市販品初のシクロクロス専用油圧ディスクブレーキシステム。ヘッド部分に装着するマスターシリンダーユニットにワイヤーケーブルを装着してマスターシリンダーを圧縮する事で油圧を発生させるセミ油圧システム。前後ローター径は160mm。


ジャーナリスト視点でのインプレッション
アイデアは面白いし、始まったばかりのシクロクロス用ディスクブレーキで既にいきなり油圧というガジェット好きの心を満足させてくれる一品ではある。が、「Paraboxはオススメですか?」と聞かれると残念ながら誰にでも太鼓判を押せる製品とは言いがたい。何故か?理由は一つではなくて、いくつかある。
まずメンテナンス性がもの凄く悪い。普通に装着しているのに、ステムとマスターシリンダーユニットが接触したり、マスターシリンダーレバーがオーバーサイズのヘッドチューブに接触したり、ケーブルの取り回しがもの凄く悪かったり、オフィシャル説明書とオフィシャルYoutubeのインストレーションガイドで装着の仕方が違っていたりと普通に並のメカニックが初めて取り付けようとすると上手く行って数時間は掛かる複雑怪奇な仕様な上にエア抜きがしにくい。そもそもブレーキワイヤーによってハンドルが固定された状態から動かせないのに、ステムを外さないとリザーブタンクにアクセス出来ないという構造(写真上)自体からして整備性の事はどうやら設計時には考えなかったらしい。
次に製品としての精度、特にネジ関係のクオリティがお世辞にも高いとは言えない。調整のためにネジを開けようとしたところ、普通にネジを舐めてしまうぐらいの精度。よってローターのセンタリングもし難ければ、ブレーキストロークの調整もし難い。
最後にブレーキとしては致命的な信頼性にも欠けている。初期ロットならではのトラブルと信じたいが、このParaboxはマスターシリンダーの片側が走る前からオイル漏れを起こして走行不能となってしまった。ちなみにディスクブレーキに慣れていないユーザーはオイル漏れと聞くと冷や汗をかくかもしれないが初期ロットのブレーキでは結構あるトラブルでトップブランドでも稀に出たりする。少なくとも私の経験上では数度ある。一度も抜けた事が無いのはシマノとヘイズ。

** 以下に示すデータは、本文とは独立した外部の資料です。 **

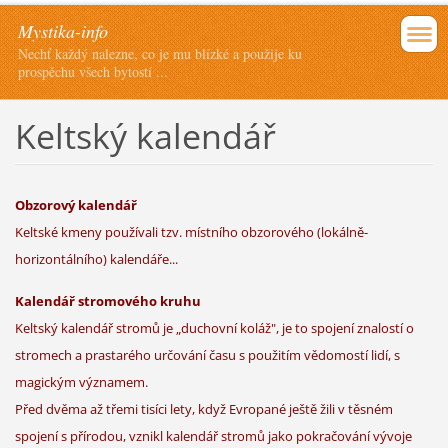
Mystika-info
Nechť každý nalezne, co je mu blízké a použije ku
prospěchu všech bytostí ...
Keltský kalendář
Obzorový kalendář
Keltské kmeny používali tzv. místního obzorového (lokálně-
horizontálního) kalendáře...
Kalendář stromového kruhu
Keltský kalendář stromů je „duchovní koláž", je to spojení znalostí o
stromech a prastarého určování času s použitím vědomostí lidí, s
magickým významem.
Před dvěma až třemi tisíci lety, když Evropané ještě žili v těsném
spojení s přírodou, vznikl kalendář stromů jako pokračování vývoje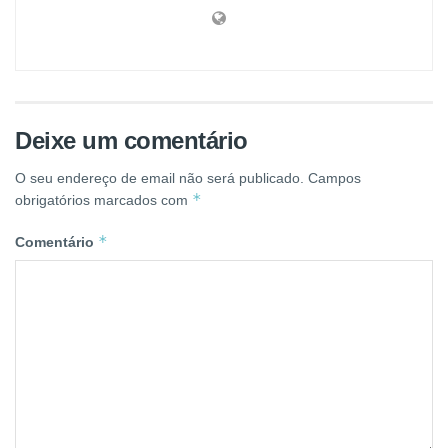
Deixe um comentário
O seu endereço de email não será publicado.
Campos
*
obrigatórios marcados com
*
Comentário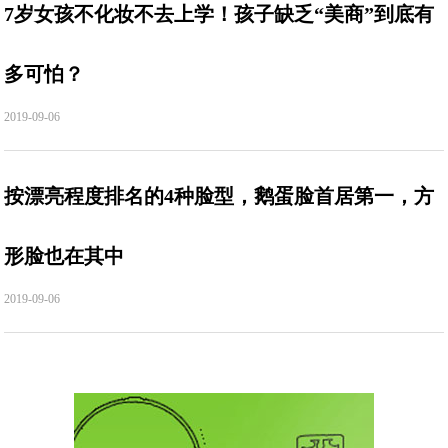
7岁女孩不化妆不去上学！孩子缺乏“美商”到底有
多可怕？
2019-09-06
按漂亮程度排名的4种脸型，鹅蛋脸首居第一，方
形脸也在其中
2019-09-06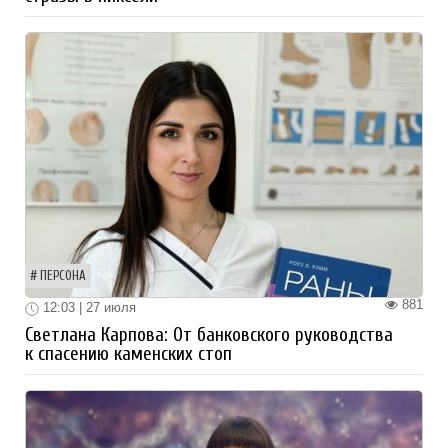
ПЕРСОНА
881
12:03 | 27 июля
Светлана Карпова: От банковского руководства
к спасению каменских стоп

これらの問題はキチンとした腕と保証体制を持ったプロショップなら全く問題ない話であるがDIYの人には大問題だ。このブレーキに関しては悪い事は言わないのでDIYは絶対に行わない方が良い。素直にディスクブレーキの得意なプロショップに駆け込むべきだ。そもそもTRPの補修部品を市場で手に入れる事自体が困難である。よって誰にでも太鼓判は押せない製品となる。

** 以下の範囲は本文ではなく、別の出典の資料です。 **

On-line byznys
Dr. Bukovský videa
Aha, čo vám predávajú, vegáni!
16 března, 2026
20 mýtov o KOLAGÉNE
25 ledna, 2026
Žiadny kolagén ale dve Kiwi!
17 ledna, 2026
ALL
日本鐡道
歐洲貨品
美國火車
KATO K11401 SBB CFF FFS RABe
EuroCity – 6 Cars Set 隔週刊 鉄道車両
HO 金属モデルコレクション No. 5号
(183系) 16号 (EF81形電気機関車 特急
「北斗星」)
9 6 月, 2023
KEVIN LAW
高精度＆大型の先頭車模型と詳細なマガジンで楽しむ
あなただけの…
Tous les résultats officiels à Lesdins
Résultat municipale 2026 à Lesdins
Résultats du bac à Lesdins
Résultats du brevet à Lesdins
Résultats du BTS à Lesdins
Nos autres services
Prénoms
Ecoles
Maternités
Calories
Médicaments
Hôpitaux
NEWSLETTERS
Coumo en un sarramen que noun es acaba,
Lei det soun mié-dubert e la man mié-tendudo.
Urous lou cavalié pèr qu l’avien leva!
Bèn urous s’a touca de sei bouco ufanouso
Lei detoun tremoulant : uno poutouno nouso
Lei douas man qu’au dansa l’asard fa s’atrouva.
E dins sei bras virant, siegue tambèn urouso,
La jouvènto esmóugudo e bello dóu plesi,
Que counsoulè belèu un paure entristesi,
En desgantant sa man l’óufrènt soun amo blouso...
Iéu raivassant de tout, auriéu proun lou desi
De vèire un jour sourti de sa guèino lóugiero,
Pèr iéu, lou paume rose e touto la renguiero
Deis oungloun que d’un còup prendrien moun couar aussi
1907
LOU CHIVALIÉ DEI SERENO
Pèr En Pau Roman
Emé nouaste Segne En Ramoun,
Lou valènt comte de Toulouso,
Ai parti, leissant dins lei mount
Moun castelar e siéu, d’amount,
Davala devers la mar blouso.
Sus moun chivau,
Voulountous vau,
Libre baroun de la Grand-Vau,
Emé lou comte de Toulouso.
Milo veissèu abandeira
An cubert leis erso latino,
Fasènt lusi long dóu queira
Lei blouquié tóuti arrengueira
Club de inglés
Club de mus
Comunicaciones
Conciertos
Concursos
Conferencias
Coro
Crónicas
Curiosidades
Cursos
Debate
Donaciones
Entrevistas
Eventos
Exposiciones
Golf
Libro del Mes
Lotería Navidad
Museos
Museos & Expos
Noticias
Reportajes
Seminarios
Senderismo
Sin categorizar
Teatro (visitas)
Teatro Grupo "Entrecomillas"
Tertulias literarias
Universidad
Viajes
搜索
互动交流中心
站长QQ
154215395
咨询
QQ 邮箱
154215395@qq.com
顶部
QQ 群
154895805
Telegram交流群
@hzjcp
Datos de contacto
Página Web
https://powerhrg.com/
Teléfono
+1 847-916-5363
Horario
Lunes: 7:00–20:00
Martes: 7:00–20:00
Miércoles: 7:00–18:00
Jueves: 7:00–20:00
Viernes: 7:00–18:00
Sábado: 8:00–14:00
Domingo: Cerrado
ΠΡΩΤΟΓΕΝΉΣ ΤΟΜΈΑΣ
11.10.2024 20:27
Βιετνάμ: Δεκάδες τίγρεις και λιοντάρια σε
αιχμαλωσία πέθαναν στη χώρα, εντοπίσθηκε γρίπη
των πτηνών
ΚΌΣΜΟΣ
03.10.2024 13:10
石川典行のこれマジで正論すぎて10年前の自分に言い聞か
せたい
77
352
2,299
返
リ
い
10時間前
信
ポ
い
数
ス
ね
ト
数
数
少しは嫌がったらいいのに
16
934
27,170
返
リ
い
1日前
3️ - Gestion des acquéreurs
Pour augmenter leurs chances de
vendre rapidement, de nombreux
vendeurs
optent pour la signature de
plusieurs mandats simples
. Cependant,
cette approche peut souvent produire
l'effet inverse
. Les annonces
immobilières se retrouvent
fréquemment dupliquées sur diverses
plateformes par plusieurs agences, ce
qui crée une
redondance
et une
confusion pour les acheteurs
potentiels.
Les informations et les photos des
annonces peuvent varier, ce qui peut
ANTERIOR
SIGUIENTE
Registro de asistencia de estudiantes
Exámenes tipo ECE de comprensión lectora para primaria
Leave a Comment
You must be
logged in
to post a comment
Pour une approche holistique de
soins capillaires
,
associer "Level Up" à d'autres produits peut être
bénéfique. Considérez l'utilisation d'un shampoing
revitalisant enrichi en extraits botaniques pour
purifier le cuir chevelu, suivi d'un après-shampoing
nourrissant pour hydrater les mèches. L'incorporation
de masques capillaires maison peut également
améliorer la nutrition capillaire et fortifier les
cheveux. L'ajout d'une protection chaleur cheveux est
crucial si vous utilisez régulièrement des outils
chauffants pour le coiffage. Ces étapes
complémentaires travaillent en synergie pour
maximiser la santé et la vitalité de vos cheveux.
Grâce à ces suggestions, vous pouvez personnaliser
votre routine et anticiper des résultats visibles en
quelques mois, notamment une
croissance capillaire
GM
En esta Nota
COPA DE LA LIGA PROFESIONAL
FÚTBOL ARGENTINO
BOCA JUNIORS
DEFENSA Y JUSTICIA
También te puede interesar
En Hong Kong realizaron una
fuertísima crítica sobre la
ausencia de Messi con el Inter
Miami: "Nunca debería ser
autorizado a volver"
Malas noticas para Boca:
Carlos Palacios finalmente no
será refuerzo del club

とはいえ、別の個体の経験ではバシッとインストールされたParaboxの性能には不満は無い。制動力は油圧ディスクブレーキに期待されるものだし、コントロール性、レバータッチも申し分ない。導入部分のワイヤー部にGOREケーブルを使えば、MTB用の最高級ディスクブレーキの如きブレーキタッチがロードバイク用ブレーキレバーで堪能出来る事は確認した。少なくとも現存のシクロクロスバイク用ブレーキとしては最高のブレーキ性能を発揮してくれるのは間違いないであろう。問題はシクロクロスにそこまでのブレーキ性能が必要なのか?という事になってしまうがガジェット好きにはそんな事は関係ない。むしろ実用上のシクロクロスレースでの最大の問題はステムの下に200g強の重量物が入ってくる事と強制的にステム高が1.5cm程度高くなるポジション出しの難しさであろう。